If your business is going to switch to a RevOps model, you need a talented team, and preferably not a team of one.
TwentyPine is a boutique headhunting agency focused exclusively on recruiting ops talent within the Salesforce eco-system. At OpsStars this week, senior principle Jerry Bonura laid out the opportunities and pitfalls on the recruitment trail. One thing to know: serious RevOps talent (not just Salesforce admins) is at a premium. Businesses need to have a coherent strategy for attracting and retaining them.
What do candidates want?
The candidates you should be interested in want:
- To work for a business in a phase of rapid growth
- A seat at the table where business decisions are made
- A strategic role, not just an administrative one
- A sense that the business has a long-term vision
Those are not the candidates you should recruit if you do just want someone to set up, clean up, or run a Salesforce instance.
What should you do?
The business doing the hiring should have a plan.
- It’s crucial to involve all the stakeholders, especially as RevOps is cross-functional
- Profile four to six critical skills, four to six desired skills, and identify deal breakers
- Develop objective criteria, e.g. Q&A templates which can be scored objectively
Understand that candidates will fall on a range between sophisticated, high-level RevOps professionals who will take a high level view of the function, and again, Salesforce administrators. Most fall between those two extremes. Find your “sweet spot,” said Bonura.
What shouldn’t you do?
Here are some common hiring mistakes in this category:
- Waste time looking for a unicorn
- Deploy an inefficient process which turns off candidates (they are likely interviewing elsewhere, or at least looking)
- Cling to bias (not necessarily race- or gender-based, Bonura explained, but hiring on the basis of, say, likeability)
Why are they going to leave?
Hiring the right person is only step one. Retaining them is the next challenge.

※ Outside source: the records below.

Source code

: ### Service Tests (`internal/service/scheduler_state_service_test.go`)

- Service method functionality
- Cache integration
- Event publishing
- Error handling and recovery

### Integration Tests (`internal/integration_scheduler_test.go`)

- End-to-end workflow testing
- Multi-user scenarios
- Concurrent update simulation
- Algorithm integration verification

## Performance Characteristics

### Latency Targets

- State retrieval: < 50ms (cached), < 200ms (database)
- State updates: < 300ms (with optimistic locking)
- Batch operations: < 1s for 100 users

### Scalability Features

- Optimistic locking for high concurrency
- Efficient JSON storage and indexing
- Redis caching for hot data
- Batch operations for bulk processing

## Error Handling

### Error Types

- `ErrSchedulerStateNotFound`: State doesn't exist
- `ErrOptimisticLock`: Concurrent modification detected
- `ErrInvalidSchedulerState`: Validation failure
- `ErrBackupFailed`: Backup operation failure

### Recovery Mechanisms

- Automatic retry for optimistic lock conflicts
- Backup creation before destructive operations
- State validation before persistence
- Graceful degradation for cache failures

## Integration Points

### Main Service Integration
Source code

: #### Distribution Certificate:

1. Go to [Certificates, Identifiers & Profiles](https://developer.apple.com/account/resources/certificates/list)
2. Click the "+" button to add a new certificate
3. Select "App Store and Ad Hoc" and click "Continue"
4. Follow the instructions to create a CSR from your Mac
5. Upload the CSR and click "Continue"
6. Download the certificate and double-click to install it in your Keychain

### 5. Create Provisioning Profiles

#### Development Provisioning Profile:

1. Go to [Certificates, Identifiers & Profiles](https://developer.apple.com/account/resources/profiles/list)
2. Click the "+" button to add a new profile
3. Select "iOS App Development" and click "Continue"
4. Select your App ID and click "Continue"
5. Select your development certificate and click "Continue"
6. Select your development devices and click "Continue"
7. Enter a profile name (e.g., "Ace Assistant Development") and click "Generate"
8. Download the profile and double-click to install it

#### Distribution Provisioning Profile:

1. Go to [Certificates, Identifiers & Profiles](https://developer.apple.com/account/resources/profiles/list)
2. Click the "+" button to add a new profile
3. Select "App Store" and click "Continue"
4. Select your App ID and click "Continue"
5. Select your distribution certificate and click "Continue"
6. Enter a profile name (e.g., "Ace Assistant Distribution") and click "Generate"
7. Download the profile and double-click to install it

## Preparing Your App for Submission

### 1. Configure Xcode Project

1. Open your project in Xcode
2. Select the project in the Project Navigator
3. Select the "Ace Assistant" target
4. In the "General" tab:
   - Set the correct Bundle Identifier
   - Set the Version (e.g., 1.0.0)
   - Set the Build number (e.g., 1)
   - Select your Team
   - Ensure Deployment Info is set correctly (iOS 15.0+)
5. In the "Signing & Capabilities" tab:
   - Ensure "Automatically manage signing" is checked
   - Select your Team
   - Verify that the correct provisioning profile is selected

Here are reasons for them to walk out the door (because they are, of course, in high demand):
- They’re stuck in a tactical role (or worse, you made them a Salesforce admin)
- They can’t impact change
- The business isn’t growing
- There’s an unwelcome change in the reporting structure
- They’re underpaid
This may seem an elaborate set of do’s and don’ts, but Bonura said of the recruiting process: “Structured and sophisticated leads to better outcomes.”